- Assigned task A:
In the opinion piece about Rusesabagina, what did South African magistrate Jeremiah Matopa do in January 2019?
- Assigned task B:
Render this sentence from the opinion piece about Rusesabagina in Spanish: "The FDLR is listed as a terrorist organization by the United States and the United Nations."
- Assigned task C:
Carry on the opinion piece about Rusesabagina past its last sentence.

The Rwandan context on the one hand and the description of the hero character were drawn from Hollywood fiction. Children of the accused are quoted as credible sources for his innocence, while a Hollywood fiction writer, Terry George attests to his heroism. 

In contrast, readers were treated to the soviet-era gulag in which we Rwandans live, under a tyrannical despot, Paul Kagame, one whom hero Rusesabagina was trying to oust. In fact , "the hero of ‘Hotel Rwanda’ fell into a vengeful strongman’s trap” – the title of the article reads.

But the New York Times had to admit that their hero had founded an armed group which launched attacks on Rwandan soil, torching passenger buses and killing civilians. 

Oh that? That’s merely a reaction to the ‘lack political space in Rwanda’; essentially, his violent actions are to be blamed on the Rwandan leadership. It’s madness. 

The paper effectively made an apology of terror, either because the victims were black, or because Hollywood fiction is more important than Rwandan lives.

In the ten-page essay, only two lines are reserved to a single one of Rusesabagina’s victims, a widow, Josephine Mukashyaka whose husband was killed by the FNL armed group. 

While Rusesabagina himself claimed responsibility for the deadly attacks in international media and in a video publicized last Christmas on the website of his terror organization, the New York Times implies that these are other accusations levelled by ‘the vengeful Rwandan government’, in fact, the article pursues, ‘From jail, he (Rusesabagina) said he did not recall making such a video.’

More such lies are told, with facts being twisted as government’s allegations: "A government official published a book that purported to tell Hotel Rwanda’s ‘real story.” Like almost everything else, this too is entirely misleading. The book was co-authored by an American, Kerry Zukus and a Rwandan Edouard Kayihura. 

I spoke to Mr. Kayihura, he worked for the government only briefly after the genocide, then went on to study in America before joining the United Nations where he works in Central African Republic, to date. When I wrote the book, I had left the government. But I am used to that lie, from people who support him (Rusesabagina)’, Kayihura told me. To keep the story entertaining, the several lectures by the American author Mr. Terry Zukus exposing Rusesabagina’s imposture are ignored.

"The Rwandan government intensified its campaign against Rusesabagina”, the New York Times declares. "In 2007, Rwanda’s ambassador to the United States accused Mr. Rusesabagina of financing rebel groups in eastern Congo.” This too is misleading: the Rwandan ambassador was quoting America’s Federal Bureau for Investigation (FBI), which had uncovered wire transfers from Rusesabagina to the Democratic Forces for the Liberation of Rwanda. 

The FDLR is listed as a terrorist organization by the United States and the United Nations. It is led by genocide perpetrators on the run in eastern Congo’s forests.

The article goes on to refer to Rusesabagina’s Belgian citizenship, his Hollywood stardom and medal of freedom bestowed by American president George Bush Jr., as excuses to shield him from accountability on terror acts committed in Rwanda. 

None of these reasons is actually relevant, it is not his citizenship that is on trial, it is his actions.

Of course, the article reminds that, ‘a former Rwandan spy chief and critic of Mr. Kagame who was found strangled in a South African hotel room in 2014, is a signal of ‘how far the president was prepared to go to quash dissent.’ 

Seven years in, no evidence has been brought forth supporting those allegations. In January 2019, South African magistrate Jeremiah Matopa finally struck Karegeya’s case from the roll, citing missing documents and outstanding evidence.

Stored entries
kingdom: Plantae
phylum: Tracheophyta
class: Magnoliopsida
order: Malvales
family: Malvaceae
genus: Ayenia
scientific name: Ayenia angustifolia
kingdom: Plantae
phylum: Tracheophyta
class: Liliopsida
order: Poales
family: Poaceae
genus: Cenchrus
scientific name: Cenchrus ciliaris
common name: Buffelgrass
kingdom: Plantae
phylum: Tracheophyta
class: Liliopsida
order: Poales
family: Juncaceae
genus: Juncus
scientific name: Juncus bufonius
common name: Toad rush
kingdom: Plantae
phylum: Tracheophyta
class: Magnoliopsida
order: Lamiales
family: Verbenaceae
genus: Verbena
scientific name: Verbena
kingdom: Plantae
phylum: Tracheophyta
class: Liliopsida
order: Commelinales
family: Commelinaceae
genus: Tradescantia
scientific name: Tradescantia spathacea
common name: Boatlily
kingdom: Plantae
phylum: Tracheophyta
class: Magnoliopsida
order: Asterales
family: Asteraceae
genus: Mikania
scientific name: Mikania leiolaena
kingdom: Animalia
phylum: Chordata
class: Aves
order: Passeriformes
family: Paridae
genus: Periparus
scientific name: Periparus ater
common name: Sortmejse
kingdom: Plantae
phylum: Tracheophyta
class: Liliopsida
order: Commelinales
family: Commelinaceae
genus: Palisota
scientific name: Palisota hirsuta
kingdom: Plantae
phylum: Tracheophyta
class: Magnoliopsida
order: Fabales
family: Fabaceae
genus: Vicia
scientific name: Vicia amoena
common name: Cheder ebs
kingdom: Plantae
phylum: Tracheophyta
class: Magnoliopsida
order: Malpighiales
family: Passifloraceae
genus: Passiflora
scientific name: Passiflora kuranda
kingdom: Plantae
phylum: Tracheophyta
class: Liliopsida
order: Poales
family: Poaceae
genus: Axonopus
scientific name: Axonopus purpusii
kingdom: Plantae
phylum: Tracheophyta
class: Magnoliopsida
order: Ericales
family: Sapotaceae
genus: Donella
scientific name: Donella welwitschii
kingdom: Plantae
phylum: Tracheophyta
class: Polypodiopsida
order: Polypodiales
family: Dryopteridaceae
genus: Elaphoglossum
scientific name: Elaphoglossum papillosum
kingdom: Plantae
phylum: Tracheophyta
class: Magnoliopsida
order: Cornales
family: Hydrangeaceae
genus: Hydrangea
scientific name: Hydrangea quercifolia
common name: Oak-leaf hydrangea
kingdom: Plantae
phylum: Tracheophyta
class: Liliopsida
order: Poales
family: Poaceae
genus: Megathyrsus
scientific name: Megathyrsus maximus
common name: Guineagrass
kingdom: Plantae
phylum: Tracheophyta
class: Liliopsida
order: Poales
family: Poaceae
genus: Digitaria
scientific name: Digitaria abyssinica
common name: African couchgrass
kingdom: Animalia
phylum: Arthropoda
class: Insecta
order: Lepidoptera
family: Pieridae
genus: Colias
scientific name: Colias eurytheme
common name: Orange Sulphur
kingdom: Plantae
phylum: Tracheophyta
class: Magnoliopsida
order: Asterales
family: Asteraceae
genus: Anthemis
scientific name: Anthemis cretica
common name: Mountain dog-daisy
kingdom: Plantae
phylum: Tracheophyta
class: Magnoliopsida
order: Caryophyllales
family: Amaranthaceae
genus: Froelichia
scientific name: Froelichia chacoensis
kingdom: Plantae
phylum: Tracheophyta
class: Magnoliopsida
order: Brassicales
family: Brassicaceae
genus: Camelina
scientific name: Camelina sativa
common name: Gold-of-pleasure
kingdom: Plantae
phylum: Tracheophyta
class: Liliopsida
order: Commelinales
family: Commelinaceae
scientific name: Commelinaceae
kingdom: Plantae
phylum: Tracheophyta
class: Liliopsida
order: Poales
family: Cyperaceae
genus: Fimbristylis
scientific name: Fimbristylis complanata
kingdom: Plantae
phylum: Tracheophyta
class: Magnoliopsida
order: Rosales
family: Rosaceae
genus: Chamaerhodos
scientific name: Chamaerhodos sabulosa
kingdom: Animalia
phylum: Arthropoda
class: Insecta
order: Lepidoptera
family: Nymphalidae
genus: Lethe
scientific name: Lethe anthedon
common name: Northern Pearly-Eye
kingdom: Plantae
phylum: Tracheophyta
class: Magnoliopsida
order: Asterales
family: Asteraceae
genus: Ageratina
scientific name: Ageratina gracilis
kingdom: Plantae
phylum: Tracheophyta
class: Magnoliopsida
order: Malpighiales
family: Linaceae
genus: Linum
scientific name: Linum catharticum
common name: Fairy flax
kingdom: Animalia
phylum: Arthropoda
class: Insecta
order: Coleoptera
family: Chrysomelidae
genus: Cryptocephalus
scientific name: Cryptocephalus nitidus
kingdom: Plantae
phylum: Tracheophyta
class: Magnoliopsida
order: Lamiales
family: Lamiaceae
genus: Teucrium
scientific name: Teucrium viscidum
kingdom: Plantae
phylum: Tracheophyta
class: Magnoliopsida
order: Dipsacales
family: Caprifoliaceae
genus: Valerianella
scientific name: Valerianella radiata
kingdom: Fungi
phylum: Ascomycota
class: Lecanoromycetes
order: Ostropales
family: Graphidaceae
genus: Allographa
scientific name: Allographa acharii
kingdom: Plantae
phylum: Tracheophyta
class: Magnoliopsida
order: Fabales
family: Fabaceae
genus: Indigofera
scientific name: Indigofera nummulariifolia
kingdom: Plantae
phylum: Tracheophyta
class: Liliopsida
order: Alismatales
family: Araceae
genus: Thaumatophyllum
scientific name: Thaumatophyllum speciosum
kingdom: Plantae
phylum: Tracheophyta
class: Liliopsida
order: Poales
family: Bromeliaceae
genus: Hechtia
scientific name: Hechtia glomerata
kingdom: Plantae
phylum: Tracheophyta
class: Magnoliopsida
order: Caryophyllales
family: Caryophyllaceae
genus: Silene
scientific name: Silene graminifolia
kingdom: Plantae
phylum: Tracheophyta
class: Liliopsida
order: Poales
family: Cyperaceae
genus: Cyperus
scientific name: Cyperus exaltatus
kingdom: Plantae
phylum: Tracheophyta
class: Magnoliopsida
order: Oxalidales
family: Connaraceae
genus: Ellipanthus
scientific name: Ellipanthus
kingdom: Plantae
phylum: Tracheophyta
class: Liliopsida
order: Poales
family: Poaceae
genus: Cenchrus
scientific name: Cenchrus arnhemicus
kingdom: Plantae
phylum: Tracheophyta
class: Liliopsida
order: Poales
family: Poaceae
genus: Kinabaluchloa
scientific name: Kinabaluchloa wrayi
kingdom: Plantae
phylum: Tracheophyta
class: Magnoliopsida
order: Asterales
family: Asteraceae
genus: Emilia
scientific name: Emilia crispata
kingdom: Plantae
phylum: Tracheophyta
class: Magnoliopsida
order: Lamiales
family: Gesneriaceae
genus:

- Exercise output A:
He struck Karegeya's case from the roll, citing missing documents and outstanding evidence.

- Exercise output B:
Las FDLR figuran como organización terrorista en las listas de los Estados Unidos y de las Naciones Unidas.

- Exercise output C:
We haven’t heard from the case ever since, but western media has handed its own ruling in the murder of the spy in Johannesburg, one of the most dangerous cities in the world: To them, Rwanda was behind it.

Even then, how does a spy chief become a legitimate dissenting opinion? Before his death, which opinions did he air and where? Rusesabagina too publicly confesses to starting a rebel group that attacks and kills people, and that’s considered a dissenting opinion by the New York Times.

There is a lot of ‘Kagame here’, ‘Kagame there’ in the New York Times article. From where we stand as Rwandans, is tiresome when western media single out our president as the sole target of Rwandan enemies and therefore the sole protagonist in holding them accountable. 

Rusesabagina’s FNL didn’t kill Kagame’s relatives in south-western Rwanda, it killed Rwandans. Rusesabagina has a problem with each one of us, which is why we all rejoiced when he was arrested. 

Rusesabagina is delusional if he fancied himself a Kagame’s enemy – no doubt his sponsors deceived him to believe that. One is an African and global statesman who stopped the genocide and the other is an opportunistic cook who was chosen for a part, precisely for his lack of grasp for reality, but always remained an impostor - which is why he is detained with petty thieves and city delinquents, and it has begun to dawn on him more clearly after they shaved his head and gave him a pink uniform: short pants and a short sleeves shirt in nylon fabric: his new outfit, hopefully, for the rest of his life.

‘Rusesabagina was not free to speak to us’, the New York Times regrets, ‘there were policemen in the room’ But what did they expect? A chat in a Hotel Rwanda suite with room service? 

In which prison does an inmate speak to third parties without the presence of guards? Rusesabagina’s lawyers - whom I spoke to, confirmed that they get to speak to their client on camera at their convenience. 

A favour not extended to journalists and any other third party, whether from New York, Hollywood or Nyamasheke in rural Rwanda, where Rusesa’s rebels killed innocent civilians.

He may be a hero in the west, Paul Rusesabagina is known in Rwanda as a member of MDR-Power, a Hutu extremist movement of the early nineties, which sensitized citizens to commit genocide against the Tutsi. 

Genocide survivors at Hotel Rwanda remember him as the man who racketed and blackmailed those who didn’t pay him and threatened to deliver them to killers just outside the gates. 

This is why he fled Rwanda in 1996 before the Gacaca courts were initiated, for he knew he would be held accountable after the genocide.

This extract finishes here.